# (DT) Segment 31: A Tale of Model Selection

(diff) ← Older revision | Latest revision (diff) | Newer revision → (diff)

## To Calculate

Question 1: Putting on my filtering-glasses, the data seems to follow a continuous profile which seems to vary slowly over a period of 1000 minutes, and therefore I expect measurement points close to each other in time to not yield data too far away from each other. Therefore, to estimate the measurement error, I group the data into clusters of $\displaystyle n\in \{5, 10, 20, 40, 50\}$ measurement points, and then assume that the measurement for each cluster should have ideally yielded a single value (estimated as the mean of the cluster). The measurement error is then estimated as the mean of standard deviations calculated for each cluster. This yields the following values:

             $\displaystyle (n,\sigma) \in \{(5,4.67),(10,4.81),(20,4.92),(40,4.99),(50,5.14)\}\;,$



and the following plot,




I would therefore estimate the measurement error to be $\displaystyle \approx 5$ in the eyeball-norm.

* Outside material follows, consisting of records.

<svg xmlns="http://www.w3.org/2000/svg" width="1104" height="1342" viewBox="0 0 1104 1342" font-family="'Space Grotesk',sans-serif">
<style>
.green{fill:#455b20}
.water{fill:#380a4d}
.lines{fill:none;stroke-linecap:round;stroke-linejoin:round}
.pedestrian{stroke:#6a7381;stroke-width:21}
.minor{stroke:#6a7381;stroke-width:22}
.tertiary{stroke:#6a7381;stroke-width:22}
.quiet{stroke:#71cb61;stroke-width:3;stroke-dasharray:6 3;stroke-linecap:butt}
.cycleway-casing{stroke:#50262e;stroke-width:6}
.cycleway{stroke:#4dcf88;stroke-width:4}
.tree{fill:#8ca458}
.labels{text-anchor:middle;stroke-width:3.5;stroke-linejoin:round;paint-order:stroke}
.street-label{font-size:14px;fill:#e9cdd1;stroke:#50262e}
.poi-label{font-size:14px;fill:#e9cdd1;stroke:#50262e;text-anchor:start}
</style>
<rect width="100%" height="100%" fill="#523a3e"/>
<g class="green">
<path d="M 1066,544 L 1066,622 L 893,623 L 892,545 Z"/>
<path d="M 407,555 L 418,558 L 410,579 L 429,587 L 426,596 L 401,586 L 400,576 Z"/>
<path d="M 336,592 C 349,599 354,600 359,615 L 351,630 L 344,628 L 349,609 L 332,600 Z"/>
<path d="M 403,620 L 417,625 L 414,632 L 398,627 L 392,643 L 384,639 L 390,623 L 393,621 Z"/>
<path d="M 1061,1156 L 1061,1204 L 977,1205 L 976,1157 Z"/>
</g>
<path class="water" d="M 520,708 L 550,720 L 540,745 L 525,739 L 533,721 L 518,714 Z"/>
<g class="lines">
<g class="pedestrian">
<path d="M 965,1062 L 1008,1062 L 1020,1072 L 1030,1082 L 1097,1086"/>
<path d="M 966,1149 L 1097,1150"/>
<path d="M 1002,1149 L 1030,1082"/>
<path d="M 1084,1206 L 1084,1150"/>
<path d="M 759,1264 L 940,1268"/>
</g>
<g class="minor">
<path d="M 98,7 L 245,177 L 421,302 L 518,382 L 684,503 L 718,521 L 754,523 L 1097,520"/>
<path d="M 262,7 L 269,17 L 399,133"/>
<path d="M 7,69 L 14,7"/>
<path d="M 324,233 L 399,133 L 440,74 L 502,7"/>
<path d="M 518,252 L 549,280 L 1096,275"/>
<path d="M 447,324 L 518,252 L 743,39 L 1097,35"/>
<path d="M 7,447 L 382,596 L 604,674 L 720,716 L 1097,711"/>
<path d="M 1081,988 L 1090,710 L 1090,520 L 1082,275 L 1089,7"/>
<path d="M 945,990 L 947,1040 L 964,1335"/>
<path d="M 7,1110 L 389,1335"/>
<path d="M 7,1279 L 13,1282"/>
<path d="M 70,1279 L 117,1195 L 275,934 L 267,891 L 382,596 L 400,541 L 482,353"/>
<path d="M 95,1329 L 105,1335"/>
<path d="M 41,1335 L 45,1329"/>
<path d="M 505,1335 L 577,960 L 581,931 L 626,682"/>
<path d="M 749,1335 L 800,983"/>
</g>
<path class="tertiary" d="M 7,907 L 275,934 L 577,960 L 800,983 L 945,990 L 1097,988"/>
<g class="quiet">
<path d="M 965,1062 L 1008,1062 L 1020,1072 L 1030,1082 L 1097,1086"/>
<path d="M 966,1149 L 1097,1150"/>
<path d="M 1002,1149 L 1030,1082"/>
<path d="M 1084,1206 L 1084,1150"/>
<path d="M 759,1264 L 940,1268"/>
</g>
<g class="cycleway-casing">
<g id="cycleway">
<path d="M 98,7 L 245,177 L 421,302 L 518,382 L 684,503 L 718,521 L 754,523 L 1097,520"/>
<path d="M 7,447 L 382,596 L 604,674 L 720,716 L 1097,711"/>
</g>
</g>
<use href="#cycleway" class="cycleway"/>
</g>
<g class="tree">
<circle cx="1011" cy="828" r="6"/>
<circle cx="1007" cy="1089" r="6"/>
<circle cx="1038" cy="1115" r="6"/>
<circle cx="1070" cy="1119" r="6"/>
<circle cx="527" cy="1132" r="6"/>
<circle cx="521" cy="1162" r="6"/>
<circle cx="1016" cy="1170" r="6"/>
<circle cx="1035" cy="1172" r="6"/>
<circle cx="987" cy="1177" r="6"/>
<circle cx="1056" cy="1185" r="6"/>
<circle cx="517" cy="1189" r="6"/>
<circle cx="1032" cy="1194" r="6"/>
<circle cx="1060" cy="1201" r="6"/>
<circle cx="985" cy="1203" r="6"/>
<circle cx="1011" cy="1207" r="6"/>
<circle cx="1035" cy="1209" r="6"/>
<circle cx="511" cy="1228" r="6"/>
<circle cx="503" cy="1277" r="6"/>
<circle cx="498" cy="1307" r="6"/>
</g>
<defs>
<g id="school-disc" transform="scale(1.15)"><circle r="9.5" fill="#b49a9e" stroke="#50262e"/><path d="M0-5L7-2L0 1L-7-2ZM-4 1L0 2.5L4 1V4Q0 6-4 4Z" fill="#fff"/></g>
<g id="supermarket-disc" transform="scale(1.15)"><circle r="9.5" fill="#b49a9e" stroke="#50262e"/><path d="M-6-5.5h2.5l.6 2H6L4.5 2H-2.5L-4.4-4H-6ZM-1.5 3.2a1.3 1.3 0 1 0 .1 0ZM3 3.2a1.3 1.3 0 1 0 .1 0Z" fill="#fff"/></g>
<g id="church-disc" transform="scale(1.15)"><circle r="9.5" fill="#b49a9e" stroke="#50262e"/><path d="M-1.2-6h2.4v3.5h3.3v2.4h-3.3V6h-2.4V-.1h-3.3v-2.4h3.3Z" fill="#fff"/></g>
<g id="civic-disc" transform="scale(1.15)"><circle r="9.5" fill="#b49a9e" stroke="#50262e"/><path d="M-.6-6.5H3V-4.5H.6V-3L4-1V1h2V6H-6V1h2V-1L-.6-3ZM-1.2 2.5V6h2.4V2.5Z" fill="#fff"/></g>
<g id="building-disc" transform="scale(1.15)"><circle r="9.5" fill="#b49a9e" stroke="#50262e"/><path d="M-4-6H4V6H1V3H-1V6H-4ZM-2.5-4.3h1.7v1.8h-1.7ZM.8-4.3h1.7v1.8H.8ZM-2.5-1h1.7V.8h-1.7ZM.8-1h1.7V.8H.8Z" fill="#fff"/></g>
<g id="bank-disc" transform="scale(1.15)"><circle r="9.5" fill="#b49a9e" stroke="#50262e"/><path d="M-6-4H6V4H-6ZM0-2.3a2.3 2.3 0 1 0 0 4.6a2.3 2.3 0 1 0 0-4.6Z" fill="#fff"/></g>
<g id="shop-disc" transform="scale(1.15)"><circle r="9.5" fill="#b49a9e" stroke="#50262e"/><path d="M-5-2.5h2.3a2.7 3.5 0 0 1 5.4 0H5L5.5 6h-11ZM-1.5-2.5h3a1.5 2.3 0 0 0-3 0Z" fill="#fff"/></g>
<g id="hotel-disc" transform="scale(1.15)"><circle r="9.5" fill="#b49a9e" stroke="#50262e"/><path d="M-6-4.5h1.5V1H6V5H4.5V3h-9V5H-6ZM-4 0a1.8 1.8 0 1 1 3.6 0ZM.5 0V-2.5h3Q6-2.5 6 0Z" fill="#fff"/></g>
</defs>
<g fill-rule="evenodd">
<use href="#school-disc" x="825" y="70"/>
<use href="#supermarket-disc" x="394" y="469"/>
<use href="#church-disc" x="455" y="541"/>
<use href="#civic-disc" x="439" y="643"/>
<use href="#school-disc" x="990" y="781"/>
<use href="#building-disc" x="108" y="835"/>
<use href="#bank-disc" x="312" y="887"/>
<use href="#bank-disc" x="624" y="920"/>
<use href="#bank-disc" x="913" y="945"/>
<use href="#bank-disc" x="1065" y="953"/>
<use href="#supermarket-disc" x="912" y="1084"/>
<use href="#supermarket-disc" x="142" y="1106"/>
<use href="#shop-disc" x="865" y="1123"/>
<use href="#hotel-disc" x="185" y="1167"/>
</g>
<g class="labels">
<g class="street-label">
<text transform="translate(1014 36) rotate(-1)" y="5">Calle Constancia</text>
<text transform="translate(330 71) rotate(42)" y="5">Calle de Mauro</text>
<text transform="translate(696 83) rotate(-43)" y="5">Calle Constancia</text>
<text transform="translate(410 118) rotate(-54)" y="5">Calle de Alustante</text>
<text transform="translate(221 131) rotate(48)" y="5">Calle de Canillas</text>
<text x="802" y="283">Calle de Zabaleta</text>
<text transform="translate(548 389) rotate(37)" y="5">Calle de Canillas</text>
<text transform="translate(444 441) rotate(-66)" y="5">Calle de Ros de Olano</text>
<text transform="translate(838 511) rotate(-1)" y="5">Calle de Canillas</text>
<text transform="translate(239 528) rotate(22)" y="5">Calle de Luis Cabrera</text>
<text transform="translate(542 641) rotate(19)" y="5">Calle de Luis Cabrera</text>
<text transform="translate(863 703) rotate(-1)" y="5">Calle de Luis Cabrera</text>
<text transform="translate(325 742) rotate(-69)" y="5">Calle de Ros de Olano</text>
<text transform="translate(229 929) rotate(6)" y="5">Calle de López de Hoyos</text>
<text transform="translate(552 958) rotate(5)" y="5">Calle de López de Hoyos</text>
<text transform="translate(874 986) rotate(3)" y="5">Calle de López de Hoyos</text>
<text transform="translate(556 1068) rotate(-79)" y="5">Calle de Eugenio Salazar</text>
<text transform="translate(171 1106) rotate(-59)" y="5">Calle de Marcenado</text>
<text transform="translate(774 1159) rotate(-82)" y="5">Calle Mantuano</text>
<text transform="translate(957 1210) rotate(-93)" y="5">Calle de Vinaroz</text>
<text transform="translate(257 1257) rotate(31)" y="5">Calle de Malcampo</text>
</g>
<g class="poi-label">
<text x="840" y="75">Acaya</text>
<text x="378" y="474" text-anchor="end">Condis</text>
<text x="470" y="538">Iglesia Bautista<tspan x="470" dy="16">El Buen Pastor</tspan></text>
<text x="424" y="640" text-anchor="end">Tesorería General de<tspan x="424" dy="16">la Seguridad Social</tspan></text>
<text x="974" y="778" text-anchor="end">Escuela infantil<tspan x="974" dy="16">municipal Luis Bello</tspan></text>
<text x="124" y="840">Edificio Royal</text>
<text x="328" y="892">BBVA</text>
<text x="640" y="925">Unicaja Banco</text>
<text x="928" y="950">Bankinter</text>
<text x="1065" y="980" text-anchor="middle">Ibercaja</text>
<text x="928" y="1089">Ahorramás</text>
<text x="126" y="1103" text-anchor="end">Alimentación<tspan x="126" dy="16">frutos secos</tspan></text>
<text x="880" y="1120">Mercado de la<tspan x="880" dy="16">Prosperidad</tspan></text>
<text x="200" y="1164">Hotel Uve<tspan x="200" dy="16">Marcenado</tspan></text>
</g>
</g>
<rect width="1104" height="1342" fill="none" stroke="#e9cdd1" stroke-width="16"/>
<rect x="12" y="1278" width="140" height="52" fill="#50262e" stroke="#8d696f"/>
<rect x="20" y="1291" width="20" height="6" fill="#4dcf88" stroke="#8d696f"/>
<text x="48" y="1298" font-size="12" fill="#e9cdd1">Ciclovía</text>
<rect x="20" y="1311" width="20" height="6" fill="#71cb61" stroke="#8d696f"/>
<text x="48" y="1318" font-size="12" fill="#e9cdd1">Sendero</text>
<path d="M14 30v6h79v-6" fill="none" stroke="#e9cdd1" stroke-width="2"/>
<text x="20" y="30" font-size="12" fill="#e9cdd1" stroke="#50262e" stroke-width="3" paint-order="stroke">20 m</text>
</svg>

Question 2 and 3: My guesses for the models and the $\displaystyle \chi^2$ values computed using the fit are:

• Sum of two sines: 5.5983e+3,
• Sum of two Gaussians: 4.5002e+3,
• Sum of three sines: 5.2946e+03.

Question 4: The first two models have the least number of parameters, and therefore the sum of two Gaussians seems to win the model fitting contest. Going from the first model to the third model, the number of parameters is increased by 3, and the decrease in $\displaystyle \chi^2$ obtained is $\displaystyle \approx 300\;,$ thereby justifying the increase in number of parameters irrespective of whether AIC or BIC is used.